The workshop includes decades-old special equipment of all kinds, like the massive die-stamping device the firm used to create platinum settings for gem-set line bracelets during the 1920s. And craftsmen at benches in the shop practice time-honored techniques, such as wire pulling (easing gold through holes in a metal plate to transform it into wire) and thrumming (a traditional polishing method employed on every Oscar Heyman setting before the stones are mounted).
Oscar Heyman became so well known for its manufacturing expertise that in the mid-20th century, by popular demand, the firm started producing jewels under its own name and selling them through smaller retailers across the country. At the same time, it continued to work on special projects for longtime clients like Cartier.
But although the company has made many stunning jewels over the years, none was as exciting to produce as the necklace for the Taylor-Burton Diamond.
Oscar Heyman was given six days to make the piece, composed of pear-shape diamonds, each set at an angle. It was precisely measured to fit Taylor so that the large pear-shape pendant would nestle in her décolletage. The craftsmen worked day and night on the production.
“We didn’t know why they needed the jewel so quickly, but we got the job done,” says Harry Heyman’s grandson Tom Heyman, who joined the family business in 1987.
“My first cousin once removed, Adam Heyman, met the Cartier salesman in a cab with the Taylor-Burton Diamond necklace,” he recounts. “We found out later the man from Cartier was en route to Europe to present the piece to Elizabeth Taylor.” The actress debuted the jewel at Princess Grace’s 40th birthday party in Monaco in November 1969, less than one month after the sale of the stone.
Here, Introspective talks further with Tom Heyman, a principal of the firm, about the history of Oscar Heyman and the jewelry it makes today.
How would you describe Oscar Heyman jewelry?
Gems are the stars of the jewels. We deemphasize the metal. We want things to be pretty and have an heirloom quality. We want clients’ grandkids to fight over who gets to keep the jewels as opposed to who sells them.

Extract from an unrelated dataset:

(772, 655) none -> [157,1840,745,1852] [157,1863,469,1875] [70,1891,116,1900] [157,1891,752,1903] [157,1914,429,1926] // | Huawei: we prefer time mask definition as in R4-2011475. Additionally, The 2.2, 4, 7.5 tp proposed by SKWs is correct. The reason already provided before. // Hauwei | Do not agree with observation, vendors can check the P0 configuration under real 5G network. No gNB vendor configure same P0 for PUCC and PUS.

What types of gems are Oscar Heyman signatures?
Emeralds, rubies, sapphires and diamonds are staples in our work. We’ve always loved the star stones, such as alexandrites and cat’s-eye moonstones. We’re attracted to bright, feminine colors with an inner life, like Paraíba tourmalines, lagoon tourmalines and rubelites. Above all, the gems have to be gorgeous.

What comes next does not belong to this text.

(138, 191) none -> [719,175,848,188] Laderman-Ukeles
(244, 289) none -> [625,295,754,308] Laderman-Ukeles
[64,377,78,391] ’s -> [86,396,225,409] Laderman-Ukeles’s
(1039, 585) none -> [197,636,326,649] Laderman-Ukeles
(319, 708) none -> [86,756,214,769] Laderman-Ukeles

Do you make new designs these days or rely on your archive or both?
We make new designs all the time and look into our archives for inspiration. We don’t make an exact copy of something from 1927. We’ll change the proportion or details to reflect twenty-first-century taste.
What are some of your most popular designs today?

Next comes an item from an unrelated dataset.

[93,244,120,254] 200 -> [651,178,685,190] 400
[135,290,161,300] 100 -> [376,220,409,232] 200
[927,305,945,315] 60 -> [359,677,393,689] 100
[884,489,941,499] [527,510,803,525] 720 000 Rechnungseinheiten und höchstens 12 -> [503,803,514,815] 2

The item we make the most, with all sorts of variations, is the Entourage ring. The original design in our archives dates back to the nineteen forties. Entourage is derived from the French word for “surround,” and in the design, a center stone is encircled by diamonds in fancy shapes, like ovals.
For the past twelve years or so, we’ve been making a lot of scatter bracelets. They’re about a half inch or an inch wide and set with randomly laid-out stones.
The company is known for designs that endure. Yet the way the actor Billy Porter styled three Oscar Heyman flower brooches at the 2019 Golden Globes put the firm and its style right on the cutting edge of fashion and the new wave of men wearing fine jewelry. Can you tell us how that moment happened?
We met Billy through a dress designer located in our building. The designer picked the flower brooches for him to wear because they matched the embroidery on his suit and cape.
It was wonderful to work with him, and he looked like he was having so much fun. Truly, the situation was sort of like the Taylor-Burton Diamond necklace in that it happened through personal relationships. They were both wonderful, real moments in our history.